Combined inhibition of Bruton’s Tyrosine Kinase (BTK) and Phosphoinositide 3-kinase (PI3K) p110δ improves monocytosis and splenomegaly in a JMML Mouse Model
Background and Hypothesis: Juvenile myelomonocytic leukemia (JMML) is an aggressive, childhood leukemic disorder for which there are no efficacious chemotherapeutics. Gain-of-function (GOF) mutations in the SHP2 phosphatase oncogene, Ptpn11, are the most common associated mutations. In hematopoietic cells, these mutations lead to increased AKT and ERK activation, which results in hyperproliferation of myeloid cells. Clinically, this manifests as monocytic leukocytosis and marked splenomegaly with the consequence of severe thrombocytopenia. Previously, this lab has shown that pharmacological inhibition of p110d, the hematopoietic-specific catalytic subunit of PI3K, moderates monocytosis and splenomegaly in a JMML mouse model with a SHP2 GOF mutation (E76K mice). Additionally, BTK has been identified as a potential therapeutic target as it cooperates with PI3K to increase activation of AKT and ERK in myeloid cells. Using a dual-hit approach of targeting both PI3K p110d and BTK may serve as a valuable treatment design for JMML.

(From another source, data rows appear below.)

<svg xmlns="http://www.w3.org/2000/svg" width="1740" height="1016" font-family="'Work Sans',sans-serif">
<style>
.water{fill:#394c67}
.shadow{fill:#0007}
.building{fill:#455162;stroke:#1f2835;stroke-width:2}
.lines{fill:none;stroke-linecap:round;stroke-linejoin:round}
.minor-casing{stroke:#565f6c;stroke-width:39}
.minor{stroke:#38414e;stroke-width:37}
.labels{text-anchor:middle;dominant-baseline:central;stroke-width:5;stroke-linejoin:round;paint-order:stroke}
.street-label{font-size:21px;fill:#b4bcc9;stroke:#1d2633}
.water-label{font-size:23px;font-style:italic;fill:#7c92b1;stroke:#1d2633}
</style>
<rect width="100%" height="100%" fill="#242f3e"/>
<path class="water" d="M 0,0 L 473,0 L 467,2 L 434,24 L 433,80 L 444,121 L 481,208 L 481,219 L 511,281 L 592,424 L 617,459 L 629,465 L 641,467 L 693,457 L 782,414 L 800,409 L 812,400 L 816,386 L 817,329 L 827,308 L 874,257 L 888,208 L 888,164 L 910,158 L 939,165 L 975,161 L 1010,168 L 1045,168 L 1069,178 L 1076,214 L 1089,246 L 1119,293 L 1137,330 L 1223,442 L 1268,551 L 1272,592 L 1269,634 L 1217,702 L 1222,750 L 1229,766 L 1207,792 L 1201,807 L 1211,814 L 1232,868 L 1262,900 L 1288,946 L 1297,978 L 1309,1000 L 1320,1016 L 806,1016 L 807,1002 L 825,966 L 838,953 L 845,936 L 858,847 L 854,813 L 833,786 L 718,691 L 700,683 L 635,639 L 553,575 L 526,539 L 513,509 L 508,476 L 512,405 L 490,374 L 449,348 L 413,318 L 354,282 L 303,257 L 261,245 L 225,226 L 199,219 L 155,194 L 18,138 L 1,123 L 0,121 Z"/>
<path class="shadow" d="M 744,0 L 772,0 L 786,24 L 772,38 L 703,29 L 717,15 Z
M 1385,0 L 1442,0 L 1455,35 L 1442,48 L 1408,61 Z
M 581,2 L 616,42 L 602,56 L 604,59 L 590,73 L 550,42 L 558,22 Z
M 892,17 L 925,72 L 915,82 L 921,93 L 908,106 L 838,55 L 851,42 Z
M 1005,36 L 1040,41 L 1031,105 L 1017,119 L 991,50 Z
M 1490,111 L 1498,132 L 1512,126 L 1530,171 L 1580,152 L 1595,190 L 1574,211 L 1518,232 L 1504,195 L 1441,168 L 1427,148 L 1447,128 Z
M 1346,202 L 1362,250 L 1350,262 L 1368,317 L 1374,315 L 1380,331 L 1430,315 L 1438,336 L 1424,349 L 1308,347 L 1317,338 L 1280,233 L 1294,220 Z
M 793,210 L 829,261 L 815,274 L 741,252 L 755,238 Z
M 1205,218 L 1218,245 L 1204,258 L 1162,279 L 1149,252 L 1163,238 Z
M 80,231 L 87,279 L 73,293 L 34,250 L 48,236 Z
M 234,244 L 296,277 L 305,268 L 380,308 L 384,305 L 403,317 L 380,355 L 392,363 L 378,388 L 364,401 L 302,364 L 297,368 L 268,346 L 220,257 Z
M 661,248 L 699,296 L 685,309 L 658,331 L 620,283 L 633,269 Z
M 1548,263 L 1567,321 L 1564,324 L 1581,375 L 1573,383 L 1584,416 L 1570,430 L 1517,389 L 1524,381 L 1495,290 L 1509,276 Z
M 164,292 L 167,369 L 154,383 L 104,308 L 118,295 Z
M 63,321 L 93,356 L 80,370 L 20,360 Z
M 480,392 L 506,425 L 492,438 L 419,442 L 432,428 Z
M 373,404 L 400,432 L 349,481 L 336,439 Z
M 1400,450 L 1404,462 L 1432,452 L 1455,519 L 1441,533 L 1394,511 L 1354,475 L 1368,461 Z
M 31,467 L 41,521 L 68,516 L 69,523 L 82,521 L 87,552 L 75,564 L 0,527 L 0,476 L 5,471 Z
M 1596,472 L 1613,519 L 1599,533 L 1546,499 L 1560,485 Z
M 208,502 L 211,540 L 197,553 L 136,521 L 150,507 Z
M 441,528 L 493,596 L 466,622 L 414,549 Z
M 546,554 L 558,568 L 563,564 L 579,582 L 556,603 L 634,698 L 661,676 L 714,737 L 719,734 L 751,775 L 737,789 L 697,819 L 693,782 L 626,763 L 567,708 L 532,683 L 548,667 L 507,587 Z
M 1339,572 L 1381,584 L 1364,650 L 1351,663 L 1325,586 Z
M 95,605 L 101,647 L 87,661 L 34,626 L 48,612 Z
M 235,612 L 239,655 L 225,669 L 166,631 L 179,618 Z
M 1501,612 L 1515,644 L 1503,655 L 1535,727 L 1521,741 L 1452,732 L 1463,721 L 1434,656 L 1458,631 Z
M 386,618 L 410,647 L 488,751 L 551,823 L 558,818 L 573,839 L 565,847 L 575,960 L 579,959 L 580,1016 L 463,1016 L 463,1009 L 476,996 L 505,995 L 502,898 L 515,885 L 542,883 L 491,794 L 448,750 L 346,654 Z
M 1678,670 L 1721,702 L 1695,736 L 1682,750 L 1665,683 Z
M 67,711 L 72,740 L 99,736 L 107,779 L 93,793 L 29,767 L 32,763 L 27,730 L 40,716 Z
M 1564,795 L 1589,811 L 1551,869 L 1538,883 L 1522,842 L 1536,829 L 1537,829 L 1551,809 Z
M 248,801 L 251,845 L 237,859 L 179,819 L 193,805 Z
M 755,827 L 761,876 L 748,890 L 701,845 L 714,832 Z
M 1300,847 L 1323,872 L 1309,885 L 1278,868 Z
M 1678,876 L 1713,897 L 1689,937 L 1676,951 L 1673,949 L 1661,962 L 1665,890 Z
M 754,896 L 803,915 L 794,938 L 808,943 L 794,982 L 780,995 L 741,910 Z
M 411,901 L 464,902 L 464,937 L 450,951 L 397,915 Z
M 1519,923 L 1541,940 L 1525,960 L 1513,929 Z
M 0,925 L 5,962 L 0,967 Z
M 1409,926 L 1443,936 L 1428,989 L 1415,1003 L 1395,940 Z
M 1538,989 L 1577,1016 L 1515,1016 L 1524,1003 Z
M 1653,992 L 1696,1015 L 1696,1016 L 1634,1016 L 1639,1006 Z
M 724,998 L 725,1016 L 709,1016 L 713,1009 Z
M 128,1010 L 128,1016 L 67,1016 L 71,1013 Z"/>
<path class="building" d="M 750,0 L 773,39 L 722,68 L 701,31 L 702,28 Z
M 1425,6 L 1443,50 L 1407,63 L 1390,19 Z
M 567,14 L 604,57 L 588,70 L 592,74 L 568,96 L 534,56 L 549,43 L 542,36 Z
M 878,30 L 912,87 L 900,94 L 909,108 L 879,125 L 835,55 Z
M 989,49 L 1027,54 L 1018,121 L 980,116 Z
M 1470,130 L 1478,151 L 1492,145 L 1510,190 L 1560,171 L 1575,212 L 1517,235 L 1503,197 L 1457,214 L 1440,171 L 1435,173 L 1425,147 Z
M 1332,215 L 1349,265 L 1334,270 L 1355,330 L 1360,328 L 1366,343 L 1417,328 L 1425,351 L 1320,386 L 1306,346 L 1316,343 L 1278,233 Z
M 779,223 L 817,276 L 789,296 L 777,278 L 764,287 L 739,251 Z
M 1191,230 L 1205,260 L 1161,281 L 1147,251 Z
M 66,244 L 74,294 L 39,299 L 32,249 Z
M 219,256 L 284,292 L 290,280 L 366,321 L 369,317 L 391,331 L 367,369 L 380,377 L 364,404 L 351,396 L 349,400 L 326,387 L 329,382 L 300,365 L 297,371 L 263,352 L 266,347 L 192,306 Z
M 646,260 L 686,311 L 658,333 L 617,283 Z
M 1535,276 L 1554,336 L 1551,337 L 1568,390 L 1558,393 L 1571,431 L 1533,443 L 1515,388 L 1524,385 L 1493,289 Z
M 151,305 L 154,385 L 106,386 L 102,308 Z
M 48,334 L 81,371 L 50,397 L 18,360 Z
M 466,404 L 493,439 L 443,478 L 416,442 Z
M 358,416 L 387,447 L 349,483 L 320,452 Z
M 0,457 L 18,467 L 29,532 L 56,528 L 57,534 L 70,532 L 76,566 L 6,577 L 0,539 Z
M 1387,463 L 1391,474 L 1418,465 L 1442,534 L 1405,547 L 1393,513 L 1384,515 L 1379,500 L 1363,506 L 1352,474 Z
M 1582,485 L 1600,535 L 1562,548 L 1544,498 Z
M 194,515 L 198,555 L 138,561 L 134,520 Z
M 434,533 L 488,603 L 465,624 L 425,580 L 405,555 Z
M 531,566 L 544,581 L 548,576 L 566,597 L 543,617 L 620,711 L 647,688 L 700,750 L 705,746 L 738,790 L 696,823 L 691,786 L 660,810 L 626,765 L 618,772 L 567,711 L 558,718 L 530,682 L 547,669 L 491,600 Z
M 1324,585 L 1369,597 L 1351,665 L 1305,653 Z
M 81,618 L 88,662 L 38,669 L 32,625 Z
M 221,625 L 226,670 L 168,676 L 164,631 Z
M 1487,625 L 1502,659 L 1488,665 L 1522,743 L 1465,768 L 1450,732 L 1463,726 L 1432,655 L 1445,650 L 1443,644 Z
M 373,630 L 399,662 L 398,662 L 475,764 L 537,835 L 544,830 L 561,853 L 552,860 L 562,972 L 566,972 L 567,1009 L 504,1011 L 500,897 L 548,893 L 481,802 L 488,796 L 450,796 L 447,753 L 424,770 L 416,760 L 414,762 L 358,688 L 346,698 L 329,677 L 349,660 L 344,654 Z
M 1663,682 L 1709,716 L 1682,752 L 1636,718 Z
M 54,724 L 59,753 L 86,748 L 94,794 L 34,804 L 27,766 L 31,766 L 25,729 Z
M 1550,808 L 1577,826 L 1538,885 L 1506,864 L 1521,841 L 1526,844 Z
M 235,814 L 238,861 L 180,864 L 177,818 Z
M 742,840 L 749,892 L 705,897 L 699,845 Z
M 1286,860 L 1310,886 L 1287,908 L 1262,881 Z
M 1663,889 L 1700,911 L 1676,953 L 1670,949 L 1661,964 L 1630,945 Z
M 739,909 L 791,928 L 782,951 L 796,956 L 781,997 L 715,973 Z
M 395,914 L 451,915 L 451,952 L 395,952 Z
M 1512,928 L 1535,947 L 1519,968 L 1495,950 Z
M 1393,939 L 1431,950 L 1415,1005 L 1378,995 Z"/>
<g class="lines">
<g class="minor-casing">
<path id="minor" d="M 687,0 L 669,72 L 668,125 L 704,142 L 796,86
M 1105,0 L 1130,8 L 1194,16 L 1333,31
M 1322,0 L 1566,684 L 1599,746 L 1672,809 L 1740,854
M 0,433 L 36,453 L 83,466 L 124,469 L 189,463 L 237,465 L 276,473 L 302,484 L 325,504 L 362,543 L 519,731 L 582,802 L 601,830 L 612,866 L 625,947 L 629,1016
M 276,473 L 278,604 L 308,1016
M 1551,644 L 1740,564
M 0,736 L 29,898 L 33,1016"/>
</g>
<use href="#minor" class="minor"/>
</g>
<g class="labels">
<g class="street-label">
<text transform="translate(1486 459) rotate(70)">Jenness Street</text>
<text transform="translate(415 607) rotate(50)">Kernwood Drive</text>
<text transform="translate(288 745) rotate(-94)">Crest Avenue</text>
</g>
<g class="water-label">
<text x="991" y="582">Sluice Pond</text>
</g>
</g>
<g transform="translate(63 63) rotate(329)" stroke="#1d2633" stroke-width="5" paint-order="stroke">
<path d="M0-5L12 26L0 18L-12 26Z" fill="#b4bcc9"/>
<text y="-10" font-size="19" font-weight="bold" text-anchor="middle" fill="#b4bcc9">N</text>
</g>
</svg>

Experimental Design or Project Methods: We have treated E76K mice with a combination of 20mg/kg ACP319, a PI3K p110d-specific inhibitor, and 20mg/kg acalabrutinib, a BTK-specific inhibitor, via oral gavage twice daily for 21 days and performed hematopoietic analysis including the degree of splenomegaly, monocytosis, and thrombocytopenia.
Results: The combination treatment scheme significantly decreased monocytosis and ameliorated thrombocytopenia compared to vehicle treated mice. Furthermore, splenomegaly was significantly reduced in the combination-treated mice compared to vehicle.
Conclusion and Potential Impact: Combination chemotherapy with PI3K p110d- and BTK-specific inhibitors profoundly corrects disease state hallmarks of JMML, and may warrant further clinical investigation of efficacy.